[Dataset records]
....

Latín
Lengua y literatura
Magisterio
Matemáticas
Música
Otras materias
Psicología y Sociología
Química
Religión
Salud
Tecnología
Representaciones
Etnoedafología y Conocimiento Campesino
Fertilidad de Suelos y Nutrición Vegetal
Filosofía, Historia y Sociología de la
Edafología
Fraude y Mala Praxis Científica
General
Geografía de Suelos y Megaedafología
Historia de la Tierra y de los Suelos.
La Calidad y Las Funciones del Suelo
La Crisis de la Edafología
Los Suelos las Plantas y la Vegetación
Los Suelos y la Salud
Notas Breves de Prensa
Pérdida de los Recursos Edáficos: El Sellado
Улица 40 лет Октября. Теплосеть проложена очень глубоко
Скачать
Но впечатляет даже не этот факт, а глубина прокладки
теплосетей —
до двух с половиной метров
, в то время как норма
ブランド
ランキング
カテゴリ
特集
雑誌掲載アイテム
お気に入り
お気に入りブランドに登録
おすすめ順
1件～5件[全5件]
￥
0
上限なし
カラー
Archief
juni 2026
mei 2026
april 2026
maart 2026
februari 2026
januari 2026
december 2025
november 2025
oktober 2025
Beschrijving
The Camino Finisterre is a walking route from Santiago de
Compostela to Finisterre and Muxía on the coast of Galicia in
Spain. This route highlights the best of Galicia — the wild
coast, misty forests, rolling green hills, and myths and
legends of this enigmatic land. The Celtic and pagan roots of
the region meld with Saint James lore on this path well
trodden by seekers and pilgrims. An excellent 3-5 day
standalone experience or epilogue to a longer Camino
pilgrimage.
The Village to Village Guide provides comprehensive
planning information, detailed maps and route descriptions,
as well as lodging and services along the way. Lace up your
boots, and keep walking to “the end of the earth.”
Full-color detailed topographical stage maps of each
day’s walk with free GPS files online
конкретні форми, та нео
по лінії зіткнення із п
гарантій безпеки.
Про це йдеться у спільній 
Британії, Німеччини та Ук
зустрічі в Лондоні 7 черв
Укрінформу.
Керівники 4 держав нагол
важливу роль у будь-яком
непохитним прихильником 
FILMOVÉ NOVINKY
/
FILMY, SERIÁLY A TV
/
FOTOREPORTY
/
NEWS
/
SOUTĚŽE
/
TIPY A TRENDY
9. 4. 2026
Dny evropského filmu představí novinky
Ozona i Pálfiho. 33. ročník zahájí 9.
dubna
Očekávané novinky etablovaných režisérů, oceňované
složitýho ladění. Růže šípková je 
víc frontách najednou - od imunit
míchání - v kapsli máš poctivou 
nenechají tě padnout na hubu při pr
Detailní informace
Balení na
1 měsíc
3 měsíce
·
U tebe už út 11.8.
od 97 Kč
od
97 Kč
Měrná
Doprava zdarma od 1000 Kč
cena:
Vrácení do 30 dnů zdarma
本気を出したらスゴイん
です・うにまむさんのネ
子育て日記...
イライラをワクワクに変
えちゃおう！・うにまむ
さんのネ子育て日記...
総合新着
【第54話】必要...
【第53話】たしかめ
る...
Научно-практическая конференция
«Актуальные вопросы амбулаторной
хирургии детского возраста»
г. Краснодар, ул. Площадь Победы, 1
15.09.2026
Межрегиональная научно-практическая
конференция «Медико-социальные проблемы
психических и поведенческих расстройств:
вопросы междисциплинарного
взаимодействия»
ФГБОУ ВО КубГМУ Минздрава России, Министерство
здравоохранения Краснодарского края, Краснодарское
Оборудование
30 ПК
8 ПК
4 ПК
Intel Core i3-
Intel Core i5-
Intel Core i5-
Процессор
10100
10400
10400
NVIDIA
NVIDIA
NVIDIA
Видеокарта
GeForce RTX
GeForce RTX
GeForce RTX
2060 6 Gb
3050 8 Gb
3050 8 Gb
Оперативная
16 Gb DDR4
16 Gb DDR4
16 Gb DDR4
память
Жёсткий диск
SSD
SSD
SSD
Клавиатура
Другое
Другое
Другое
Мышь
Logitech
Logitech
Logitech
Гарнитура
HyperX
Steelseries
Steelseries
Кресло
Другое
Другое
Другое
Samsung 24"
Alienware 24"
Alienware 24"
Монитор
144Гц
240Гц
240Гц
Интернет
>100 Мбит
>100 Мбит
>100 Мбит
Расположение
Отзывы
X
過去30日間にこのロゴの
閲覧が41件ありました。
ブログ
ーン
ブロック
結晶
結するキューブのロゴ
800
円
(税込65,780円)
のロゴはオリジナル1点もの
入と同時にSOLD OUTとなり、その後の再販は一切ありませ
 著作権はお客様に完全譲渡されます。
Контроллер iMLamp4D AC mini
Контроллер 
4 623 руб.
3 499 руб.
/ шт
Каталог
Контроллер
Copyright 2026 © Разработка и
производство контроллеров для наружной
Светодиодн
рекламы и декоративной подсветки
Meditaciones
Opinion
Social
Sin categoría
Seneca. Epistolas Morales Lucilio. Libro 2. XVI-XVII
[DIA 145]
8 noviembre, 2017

....

▸ **ASSIGNED TASK**
Give back, exactly as written, the stretch from the line with "непохитним прихильником" through the line with "Očekávané novinky etablovaných", and no other lines from the records above.

▸ **FINISHED EXERCISE**
непохитним прихильником 
FILMOVÉ NOVINKY
/
FILMY, SERIÁLY A TV
/
FOTOREPORTY
/
NEWS
/
SOUTĚŽE
/
TIPY A TRENDY
9. 4. 2026
Dny evropského filmu představí novinky
Ozona i Pálfiho. 33. ročník zahájí 9.
dubna
Očekávané novinky etablovaných režisérů, oceňované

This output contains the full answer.